[Data excerpts]
+--

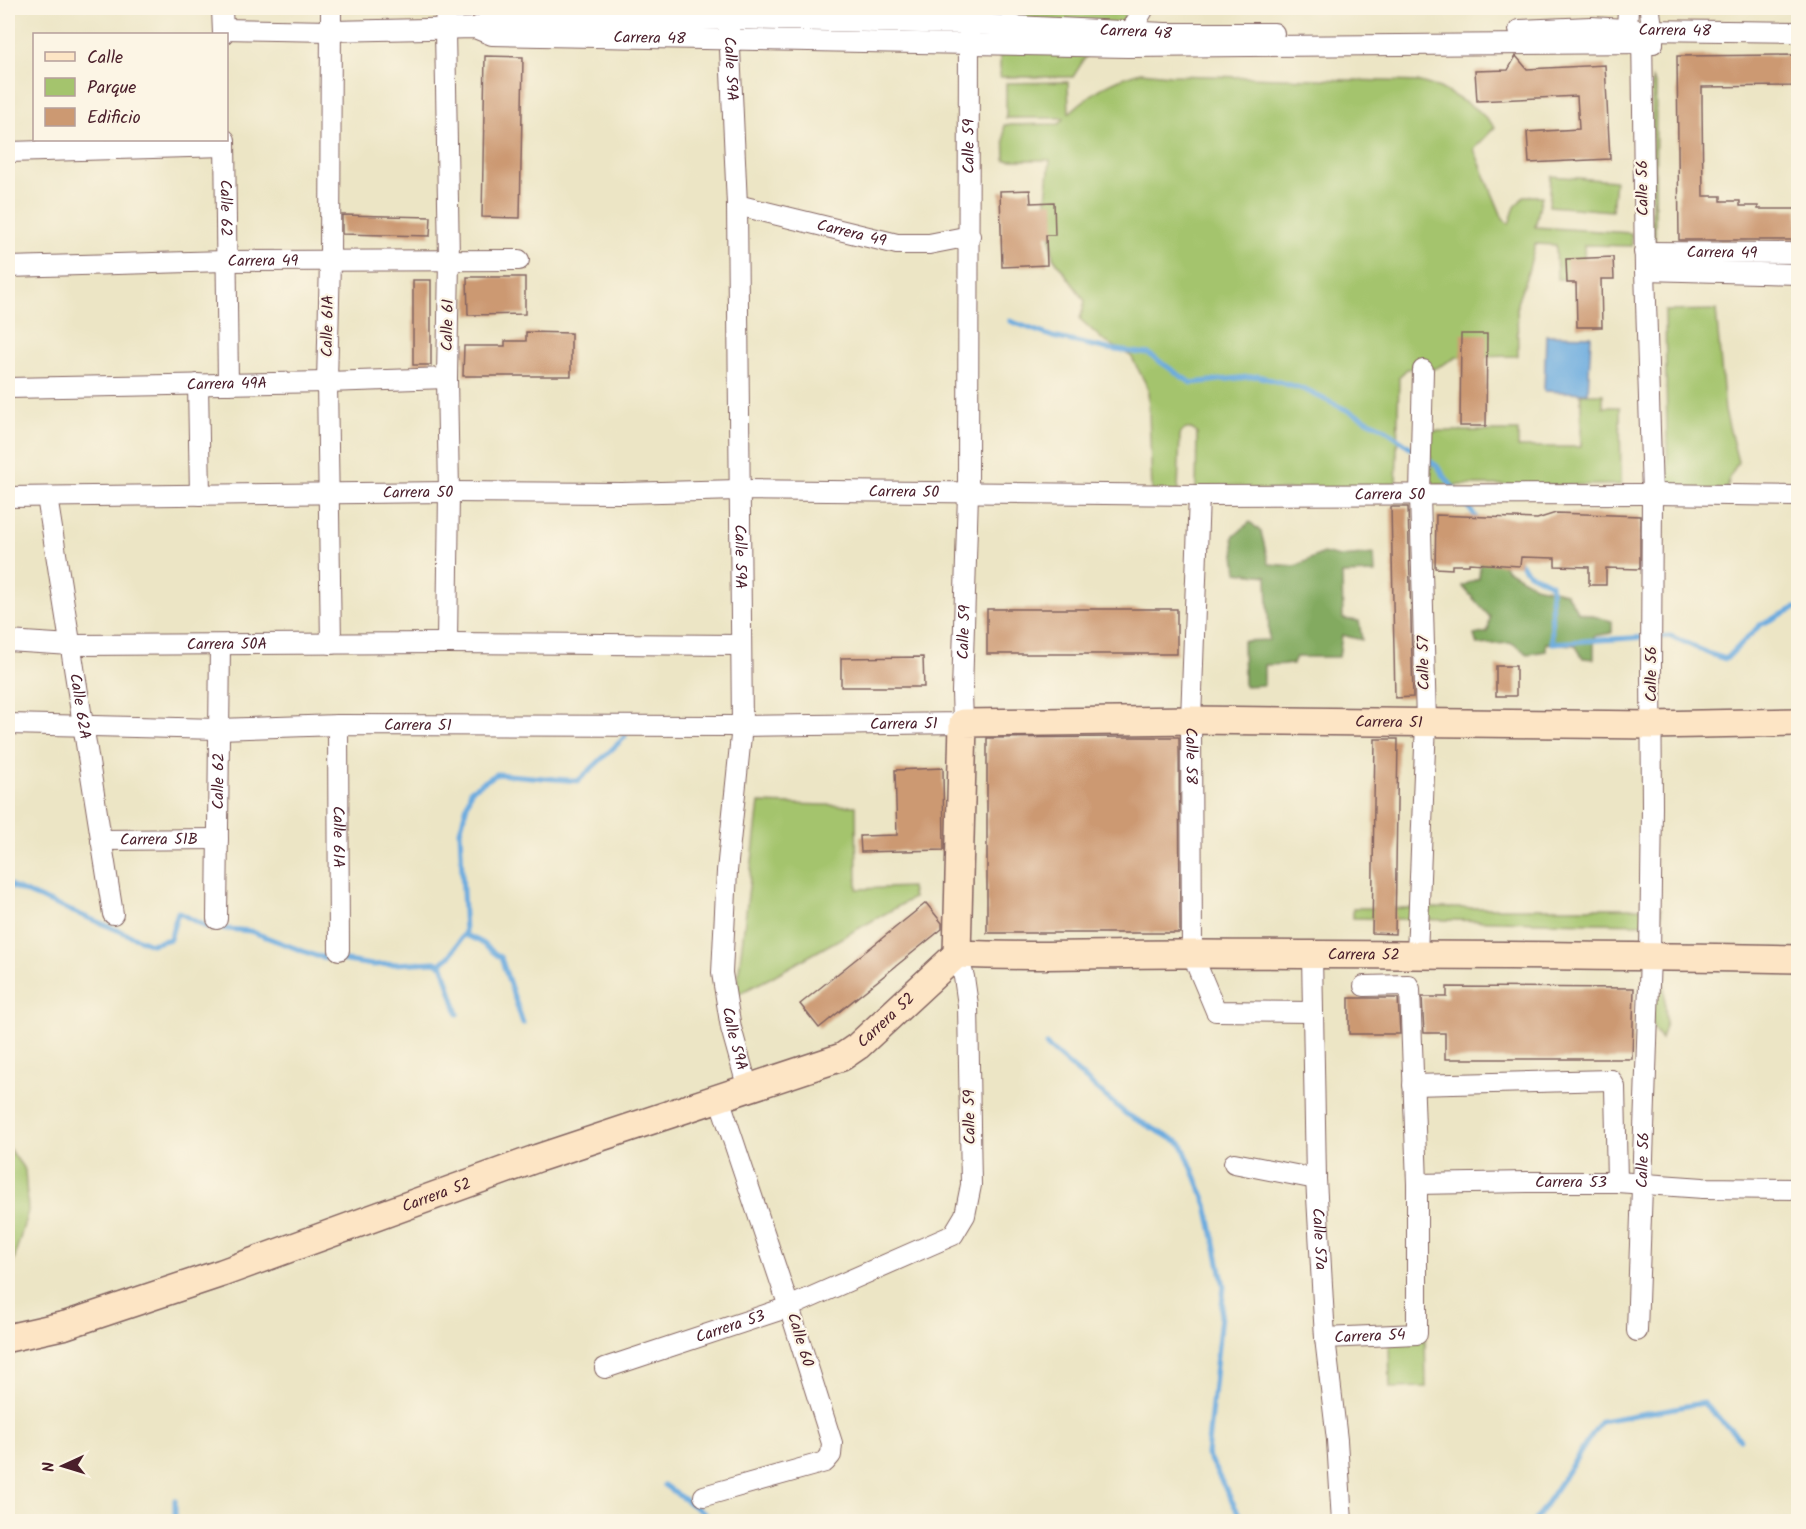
<svg xmlns="http://www.w3.org/2000/svg" width="1806" height="1529" viewBox="0 0 1806 1529" font-family="Kalam,sans-serif">
  <style>
    .green { fill: #a4c46d; stroke: #77724c; stroke-width: 1.5 }
    .forest { fill: #83aa60; stroke: #666446; stroke-width: 1.5 }
    .water { fill: #6babdf; stroke: #5a6585; stroke-width: 1.5 }
    .lines { fill: none; stroke-linecap: round; stroke-linejoin: round }
    .stream { stroke: #6babdf; stroke-width: 5 }
    .building { fill: #cc9972 }
    .street-casing { stroke: #836461; stroke-width: 22 }
    .secondary-casing { stroke: #836461; stroke-width: 30 }
    .street { stroke: #fff; stroke-width: 20 }
    .secondary { stroke: #fde5c5; stroke-width: 27 }
    .labels { text-anchor: middle; dominant-baseline: central; stroke-width: 4.5; stroke-linejoin: round; paint-order: stroke }
    .street-label { font-size: 16px; fill: #4a1f2b; stroke: #fcf5e5 }
  </style>
  <rect width="100%" height="100%" fill="#fcf5e5"/>
  <filter id="ink" filterUnits="userSpaceOnUse"><feTurbulence type="fractalNoise" baseFrequency=".0167" numOctaves="2"/><feDisplacementMap in="SourceGraphic" scale="12" xChannelSelector="R" yChannelSelector="G"/><feConvolveMatrix kernelMatrix="1 2 1 2 8 2 1 2 1" color-interpolation-filters="sRGB"/></filter>
  <filter id="wash" filterUnits="userSpaceOnUse"><feTurbulence type="fractalNoise" baseFrequency=".008" numOctaves="4" result="noise"/><feDisplacementMap in="SourceGraphic" scale="24" xChannelSelector="R" yChannelSelector="G"/><feGaussianBlur stdDeviation="1.35" result="paint"/><feColorMatrix in="noise" values="0 0 0 0 0 0 0 0 0 0 0 0 0 0 0 0 0 1.4 0 .05"/><feComposite in="paint" operator="in"/></filter>
  <g filter="url(#wash)">
    <rect width="100%" height="100%" fill="#ece5c5"/>
    <g class="green">
      <polygon points="1000,10 1143,14 1091,48 1073,77 1000,77"/>
      <path d="M1141,72L1170,75L1420,82L1440,88L1478,110L1495,127L1474,149L1503,219L1509,224L1515,207L1524,196H1542L1535,227L1631,233L1632,246L1584,245L1585,279H1557L1556,245L1535,244L1528,272L1517,303L1518,356L1457,357L1436,368L1424,371L1419,367L1407,369L1399,377L1396,488L1196,492L1197,434C1192,427 1184,427 1180,435L1178,492H1152L1148,388L1131,356L1104,341L1080,319L1085,301L1053,257L1046,200L1050,160H1005L1004,125L1059,124L1064,118H1006V83L1068,82L1069,113C1093,92 1110,80 1141,72Z"/>
      <polygon points="1652,79 1656,86 1655,243 1652,247"/>
      <polygon points="1551,176 1615,181 1612,211 1549,206"/>
      <polygon points="1716,310 1725,411 1738,462 1730,477 1727,490 1668,491 1665,311"/>
      <polygon points="1581,394 1603,394 1603,407 1620,407 1621,485 1431,485 1431,431 1518,431 1518,447 1581,447"/>
      <polygon points="759,803 856,806 857,889 911,887 913,898 768,979 736,995"/>
      <polygon points="1353,908 1661,908 1666,1023 1661,1039 1653,1028 1643,924 1353,918"/>
      <polygon points="8,1147 25,1170 28,1211 8,1280"/>
      <polygon points="1389,1337 1425,1337 1426,1387 1390,1388"/>
    </g>
    <g class="forest">
      <polygon points="1250,522 1261,532 1269,564 1296,566 1323,553 1340,557 1374,554 1375,573 1342,574 1343,619 1359,621 1362,640 1342,635 1339,657 1296,657 1293,664 1264,665 1264,685 1244,686 1243,641 1269,640 1267,576 1237,572 1233,537"/>
      <polygon points="1481,556 1499,557 1506,569 1535,586 1566,593 1578,612 1612,621 1612,633 1594,636 1594,659 1583,658 1575,645 1546,643 1546,651 1528,654 1512,643 1477,645 1474,635 1488,632 1490,617 1462,586 1479,578"/>
    </g>
    <polygon class="water" points="1546,335 1591,336 1588,393 1544,391"/>
    <g class="lines">
      <g class="stream">
        <polyline points="1010,321 1053,337 1108,349 1149,354 1191,383 1258,376 1303,389 1382,427 1417,452"/>
        <polyline points="1427,459 1437,466 1454,489"/>
        <polyline points="1462,499 1478,520"/>
        <polyline points="1516,559 1529,573 1551,584 1552,643 1646,637"/>
        <polyline points="1655,637 1671,636 1710,654 1726,659 1760,625 1795,608 1798,608"/>
        <polyline points="8,883 13,887 151,944 170,939 178,912 206,927 250,931 316,956 372,965 435,962 443,966 458,1014"/>
        <polyline points="465,935 479,941 501,958 523,1023"/>
        <polyline points="440,964 450,956 465,932 460,831 471,790 497,774 578,781 625,737"/>
        <polyline points="1046,1045 1126,1114 1182,1144 1207,1205 1224,1286 1207,1454 1239,1514 1241,1522"/>
        <polyline points="664,1485 716,1522"/>
        <polyline points="175,1522 175,1500"/>
        <polyline points="1534,1522 1601,1421 1703,1403 1740,1439"/>
      </g>
    </g>
    <g id="blocks">
      <g class="building">
        <polygon points="1798,55 1798,86 1702,87 1702,105 1703,196 1721,196 1721,201 1740,201 1740,206 1758,206 1758,209 1798,209 1798,240 1679,240 1677,56"/>
        <polygon points="485,56 523,57 520,218 482,217"/>
        <polygon points="1516,56 1527,69 1605,65 1610,159 1529,163 1527,132 1579,129 1577,96 1477,101 1475,71 1508,70"/>
        <polygon points="1030,190 1031,203 1054,202 1055,235 1046,235 1047,265 1002,267 1000,191"/>
        <polygon points="342,215 431,217 430,236 342,234"/>
        <polygon points="1613,257 1614,279 1601,279 1602,327 1577,327 1576,283 1567,283 1566,259"/>
        <polygon points="467,277 525,277 525,314 468,315"/>
        <rect x="413" y="280" width="18" height="85"/>
        <polygon points="526,332 571,333 571,376 463,376 464,346 505,346 505,341 526,341"/>
        <polygon points="1461,334 1487,334 1486,426 1460,426"/>
        <polygon points="1391,507 1408,507 1413,697 1395,698"/>
        <polygon points="1556,513 1640,516 1640,569 1606,568 1606,585 1589,585 1589,567 1555,566 1555,558 1521,557 1520,566 1469,563 1469,565 1452,565 1452,569 1435,568 1436,515 1537,519"/>
        <rect x="987" y="609" width="190" height="45"/>
        <polygon points="923,657 924,687 841,687 841,658"/>
        <rect x="1496" y="666" width="20" height="30"/>
        <polygon points="1129,737 1179,737 1180,933 987,933 987,738"/>
        <polygon points="1375,739 1398,739 1395,934 1372,933"/>
        <polygon points="943,768 944,850 861,852 860,836 897,835 895,770"/>
        <polygon points="926,903 942,923 942,929 819,1028 800,1004"/>
        <polygon points="1447,987 1634,988 1632,1059 1445,1059 1445,1033 1424,1033 1422,997 1447,997"/>
        <polygon points="1349,998 1398,998 1400,1034 1349,1034"/>
      </g>
    </g>
  </g>
  <g filter="url(#ink)">
    <use href="#blocks" fill-opacity="0" stroke="#836461" stroke-width="1.5"/>
    <g class="lines">
      <defs>
        <g id="street">
          <polyline points="222,8 223,34"/>
          <polyline points="331,8 330,261 327,382 331,644"/>
          <polyline points="446,8 445,30 449,259 447,378 449,492 447,643"/>
          <path d="M1650,8C1650,20 1654,30 1653,43"/>
          <path id="s1" d="M729,27L737,205L742,726L727,871L722,973L731,1028L748,1089"/>
          <path id="s2" d="M475,28L492,20L729,19L969,24L1165,33H1274"/>
          <path id="s3" d="M223,29L331,31L475,28L492,35L1127,47L1653,43"/>
          <path id="s4" d="M1519,30L1591,27L1642,30L1798,32"/>
          <polyline points="1627,30 1628,8"/>
          <polyline points="1129,40 1131,31 1144,8"/>
          <path id="s5" d="M225,140L228,384"/>
          <polyline points="8,152 225,146"/>
          <path id="s6" d="M737,205L897,244H929L970,236"/>
          <path id="s7" d="M1644,252L1798,253"/>
          <path id="s8" d="M8,267L226,261L519,260"/>
          <polyline points="1645,270 1798,274"/>
          <polyline points="198,384 200,495"/>
          <path id="s9" d="M8,388L327,382L447,378"/>
          <path id="s10" d="M1199,495L1191,720L1192,954L1216,1011L1313,1012"/>
          <path id="s11" d="M8,497L449,492L622,493L739,490L1199,495L1652,494L1798,496"/>
          <path id="s12" d="M47,497L113,914"/>
          <path id="s13" d="M8,641L71,645L447,643L741,645"/>
          <path id="s14" d="M8,724L219,729L338,725L742,726L963,723L962,692L968,493L969,24"/>
          <path id="s15" d="M338,725L339,950"/>
          <path id="s16" d="M101,840L218,839"/>
          <path id="s17" d="M217,919L220,645"/>
          <path id="s18" d="M1312,955L1316,1179L1325,1338L1337,1440L1342,1522"/>
          <polyline points="1417,955 1426,722 1420,494 1423,370"/>
          <polyline points="1413,1085 1611,1080 1615,1087 1617,1182"/>
          <polyline points="1234,1163 1316,1179"/>
          <path id="s19" d="M1417,1184L1527,1182H1617L1703,1188L1798,1189"/>
          <path id="s20" d="M1637,1331L1650,956L1652,806L1651,668L1652,494L1645,270L1642,31"/>
          <path id="s21" d="M1325,1338L1417,1334V1184L1410,989L1408,985L1364,986"/>
          <path id="s22" d="M605,1368L789,1307L953,1235L965,1215L971,1185L968,1005L964,977L957,954"/>
          <polyline points="704,1496 825,1462 831,1455 832,1443 789,1307 719,1098"/>
        </g>
        <g id="secondary">
          <path id="s23" d="M957,954L963,723L1191,720L1652,725L1798,722"/>
          <path id="s24" d="M8,1338L66,1325L222,1273L538,1158L842,1057L858,1046L957,954C1038,958 1118,953 1198,954C1398,955 1598,955 1798,959"/>
        </g>
      </defs>
      <use href="#street" class="street-casing"/>
      <use href="#secondary" class="secondary-casing"/>
      <use href="#street" class="street"/>
      <use href="#secondary" class="secondary"/>
    </g>
  </g>
  <g class="labels">
    <g class="street-label">
      <text stroke="none"><textPath href="#s4" startOffset="156">Carrera 48</textPath></text>
      <text stroke="none"><textPath href="#s2" startOffset="663">Carrera 48</textPath></text>
      <text stroke="none"><textPath href="#s3" startOffset="428">Carrera 48</textPath></text>
      <text stroke="none"><textPath href="#s1" startOffset="42">Calle 59A</textPath></text>
      <text stroke="none"><textPath href="#s14" startOffset="1532">Calle 59</textPath></text>
      <text transform="translate(1643 188) rotate(-91)">Calle 56</text>
      <text stroke="none"><textPath href="#s5" startOffset="68">Calle 62</textPath></text>
      <text stroke="none"><textPath href="#s6" startOffset="118">Carrera 49</textPath></text>
      <text stroke="none"><textPath href="#s7" startOffset="78">Carrera 49</textPath></text>
      <text stroke="none"><textPath href="#s8" startOffset="255">Carrera 49</textPath></text>
      <text transform="translate(448 325) rotate(-89)">Calle 61</text>
      <text transform="translate(328 326) rotate(-89)">Calle 61A</text>
      <text stroke="none"><textPath href="#s9" startOffset="219">Carrera 49A</textPath></text>
      <text stroke="none"><textPath href="#s11" startOffset="896">Carrera 50</textPath></text>
      <text stroke="none"><textPath href="#s11" startOffset="410">Carrera 50</textPath></text>
      <text stroke="none"><textPath href="#s11" startOffset="1382">Carrera 50</textPath></text>
      <text stroke="none"><textPath href="#s1" startOffset="530">Calle 59A</textPath></text>
      <text stroke="none"><textPath href="#s14" startOffset="1046">Calle 59</textPath></text>
      <text stroke="none"><textPath href="#s13" startOffset="219">Carrera 50A</textPath></text>
      <text transform="translate(1424 663) rotate(-91)">Calle 57</text>
      <text transform="translate(1651 674) rotate(-90)">Calle 56</text>
      <text stroke="none"><textPath href="#s12" startOffset="212">Calle 62A</textPath></text>
      <text stroke="none"><textPath href="#s23" startOffset="657">Carrera 51</textPath></text>
      <text stroke="none"><textPath href="#s14" startOffset="896">Carrera 51</textPath></text>
      <text stroke="none"><textPath href="#s14" startOffset="410">Carrera 51</textPath></text>
      <text stroke="none"><textPath href="#s10" startOffset="261">Calle 58</textPath></text>
      <text stroke="none"><textPath href="#s17" startOffset="138">Calle 62</textPath></text>
      <text stroke="none"><textPath href="#s15" startOffset="112">Calle 61A</textPath></text>
      <text stroke="none"><textPath href="#s16" startOffset="58">Carrera 51B</textPath></text>
      <text stroke="none"><textPath href="#s24" startOffset="1442">Carrera 52</textPath></text>
      <text stroke="none"><textPath href="#s24" startOffset="938">Carrera 52</textPath></text>
      <text stroke="none"><textPath href="#s1" startOffset="1014">Calle 59A</textPath></text>
      <text transform="translate(970 1117) rotate(-91)">Calle 59</text>
      <text stroke="none"><textPath href="#s20" startOffset="171">Calle 56</textPath></text>
      <text stroke="none"><textPath href="#s19" startOffset="154">Carrera 53</textPath></text>
      <text stroke="none"><textPath href="#s24" startOffset="452">Carrera 52</textPath></text>
      <text stroke="none"><textPath href="#s18" startOffset="284">Calle 57a</textPath></text>
      <text stroke="none"><textPath href="#s22" startOffset="132">Carrera 53</textPath></text>
      <text stroke="none"><textPath href="#s21" startOffset="45">Carrera 54</textPath></text>
      <text transform="translate(800 1340) rotate(73)">Calle 60</text>
    </g>
  </g>
  <rect width="1806" height="1529" fill="none" stroke="#fcf5e5" stroke-width="30"/>
  <rect x="33" y="33" width="195" height="108" fill="#fcf5e5" stroke="#b59f9b" stroke-width="1.5"/>
  <rect x="45" y="52" width="30" height="9" fill="#fde5c5" stroke="#b59f9b" stroke-width="1.5"/>
  <text x="87" y="63" font-size="18" fill="#4a1f2b">Calle</text>
  <rect x="45" y="78" width="30" height="18" fill="#a4c46d" stroke="#b59f9b" stroke-width="1.5"/>
  <text x="87" y="93" font-size="18" fill="#4a1f2b">Parque</text>
  <rect x="45" y="108" width="30" height="18" fill="#cc9972" stroke="#b59f9b" stroke-width="1.5"/>
  <text x="87" y="123" font-size="18" fill="#4a1f2b">Edificio</text>
  <g transform="translate(63 1466) rotate(266)" stroke="#fcf5e5" stroke-width="4.5" paint-order="stroke">
  <path d="M0-4.5L10 22L0 15L-10 22Z" fill="#4a1f2b"/>
  <text y="-9" font-size="16" font-weight="bold" text-anchor="middle" fill="#4a1f2b">N</text>
  </g>
</svg>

+--

Whenever the word "feTurbulence" occurs in a line above, copy that line.

  <filter id="ink" filterUnits="userSpaceOnUse"><feTurbulence type="fractalNoise" baseFrequency=".0167" numOctaves="2"/><feDisplacementMap in="SourceGraphic" scale="12" xChannelSelector="R" yChannelSelector="G"/><feConvolveMatrix kernelMatrix="1 2 1 2 8 2 1 2 1" color-interpolation-filters="sRGB"/></filter>
  <filter id="wash" filterUnits="userSpaceOnUse"><feTurbulence type="fractalNoise" baseFrequency=".008" numOctaves="4" result="noise"/><feDisplacementMap in="SourceGraphic" scale="24" xChannelSelector="R" yChannelSelector="G"/><feGaussianBlur stdDeviation="1.35" result="paint"/><feColorMatrix in="noise" values="0 0 0 0 0 0 0 0 0 0 0 0 0 0 0 0 0 1.4 0 .05"/><feComposite in="paint" operator="in"/></filter>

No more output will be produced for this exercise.